* [WHAT THIS EXERCISE ASKS]:
[1] Edit the stretch of the dungeon crawl post from "DM Advice - Writing" through "to for inspiration?" so that "party" becomes "group".
[2] According to the dungeon crawl post, why does the writer want to send the players into a large dungeon now?
[3] Condense the paragraph of the dungeon crawl post that begins "I haven't written a proper dungeon crawl" into a short list of its main points.

* [GIVEN PASSAGE]:
DM Advice - Writing a Dungeon Crawl


Advice


I haven't written a proper dungeon crawl in years. Lately I've been doing mostly event-based style games. I'd like to send them into a large dungeon now, before they're too high level to trivialize or bypass most of the traditional dungeon elements. However, since it's been so long since I've done one (and I wasn't particularly good at it even then), I could use some advice.

-What are your favorite or most successful dungeon elements?
-How do you plan and gauge the length of your dungeon?
-How do you ensure that the dungeon is challenging for a large party? (mine is eight players!)
-Are there any exemplary dungeon crawls that you can point me to for inspiration?

* [DATASET]:
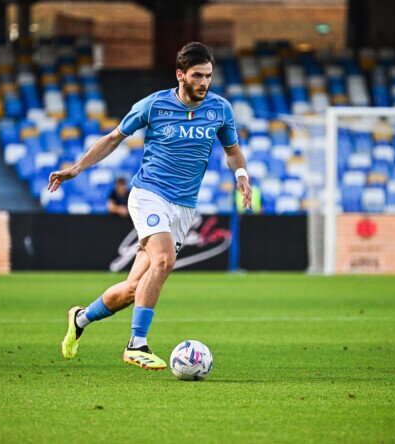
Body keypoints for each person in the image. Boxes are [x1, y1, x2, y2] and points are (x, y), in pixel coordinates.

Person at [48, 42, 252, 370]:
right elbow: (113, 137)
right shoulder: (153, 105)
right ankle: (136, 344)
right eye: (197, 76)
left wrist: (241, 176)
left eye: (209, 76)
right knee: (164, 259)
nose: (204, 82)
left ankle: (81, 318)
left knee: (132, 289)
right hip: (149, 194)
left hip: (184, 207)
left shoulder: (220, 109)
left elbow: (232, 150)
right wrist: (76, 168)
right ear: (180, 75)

--

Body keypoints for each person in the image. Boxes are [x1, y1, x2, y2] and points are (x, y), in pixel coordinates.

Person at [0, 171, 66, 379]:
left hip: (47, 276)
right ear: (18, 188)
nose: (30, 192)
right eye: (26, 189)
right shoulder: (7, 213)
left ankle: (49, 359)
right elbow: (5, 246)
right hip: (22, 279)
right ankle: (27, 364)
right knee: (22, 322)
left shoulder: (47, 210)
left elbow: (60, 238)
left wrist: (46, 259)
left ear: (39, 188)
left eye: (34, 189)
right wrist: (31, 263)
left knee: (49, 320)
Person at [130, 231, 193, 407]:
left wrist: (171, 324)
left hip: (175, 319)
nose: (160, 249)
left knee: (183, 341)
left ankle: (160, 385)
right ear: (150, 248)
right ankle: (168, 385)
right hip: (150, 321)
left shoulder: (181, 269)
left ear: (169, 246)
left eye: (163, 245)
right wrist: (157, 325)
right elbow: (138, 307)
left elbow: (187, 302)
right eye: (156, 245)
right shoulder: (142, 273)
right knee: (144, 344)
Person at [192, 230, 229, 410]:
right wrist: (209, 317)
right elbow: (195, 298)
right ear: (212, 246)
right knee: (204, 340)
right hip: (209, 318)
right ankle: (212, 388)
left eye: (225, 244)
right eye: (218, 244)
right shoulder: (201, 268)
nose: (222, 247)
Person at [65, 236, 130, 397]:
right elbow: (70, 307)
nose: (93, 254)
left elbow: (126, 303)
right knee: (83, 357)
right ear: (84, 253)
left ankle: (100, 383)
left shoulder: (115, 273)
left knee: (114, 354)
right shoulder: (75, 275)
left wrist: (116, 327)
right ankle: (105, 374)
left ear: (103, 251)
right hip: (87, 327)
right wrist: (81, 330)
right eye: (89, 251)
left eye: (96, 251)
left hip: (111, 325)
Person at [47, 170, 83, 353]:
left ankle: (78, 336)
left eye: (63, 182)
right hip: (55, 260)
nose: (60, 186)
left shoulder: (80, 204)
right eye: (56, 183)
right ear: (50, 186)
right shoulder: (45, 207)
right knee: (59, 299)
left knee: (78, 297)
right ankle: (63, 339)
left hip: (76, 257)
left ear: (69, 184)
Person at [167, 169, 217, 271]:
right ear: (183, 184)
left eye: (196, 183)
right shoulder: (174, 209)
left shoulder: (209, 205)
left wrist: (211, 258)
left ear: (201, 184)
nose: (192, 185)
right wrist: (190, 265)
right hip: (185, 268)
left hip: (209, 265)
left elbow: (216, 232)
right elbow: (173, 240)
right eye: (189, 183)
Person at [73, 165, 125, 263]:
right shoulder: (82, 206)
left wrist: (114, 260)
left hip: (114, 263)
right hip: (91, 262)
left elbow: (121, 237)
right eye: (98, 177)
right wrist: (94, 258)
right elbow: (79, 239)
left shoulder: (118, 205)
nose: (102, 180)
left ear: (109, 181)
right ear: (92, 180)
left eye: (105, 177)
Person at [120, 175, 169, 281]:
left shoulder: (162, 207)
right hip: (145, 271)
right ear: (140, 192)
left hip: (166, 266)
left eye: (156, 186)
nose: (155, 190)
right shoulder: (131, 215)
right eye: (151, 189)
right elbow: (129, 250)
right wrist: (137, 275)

* [TASK ANSWERS]:
[1]
DM Advice - Writing a Dungeon Crawl


Advice


I haven't written a proper dungeon crawl in years. Lately I've been doing mostly event-based style games. I'd like to send them into a large dungeon now, before they're too high level to trivialize or bypass most of the traditional dungeon elements. However, since it's been so long since I've done one (and I wasn't particularly good at it even then), I could use some advice.

-What are your favorite or most successful dungeon elements?
-How do you plan and gauge the length of your dungeon?
-How do you ensure that the dungeon is challenging for a large group? (mine is eight players!)
-Are there any exemplary dungeon crawls that you can point me to for inspiration?

[2] The writer wants to do it before the players reach a level high enough to trivialize or bypass most of the traditional dungeon elements.

[3]
- The writer hasn't written a proper dungeon crawl in years and has lately run mostly event-based games.
- The writer wants to send the players into a large dungeon before they are too high level to trivialize or bypass most traditional dungeon elements.
- Because it has been so long, and the writer wasn't particularly good at it even then, the writer wants advice.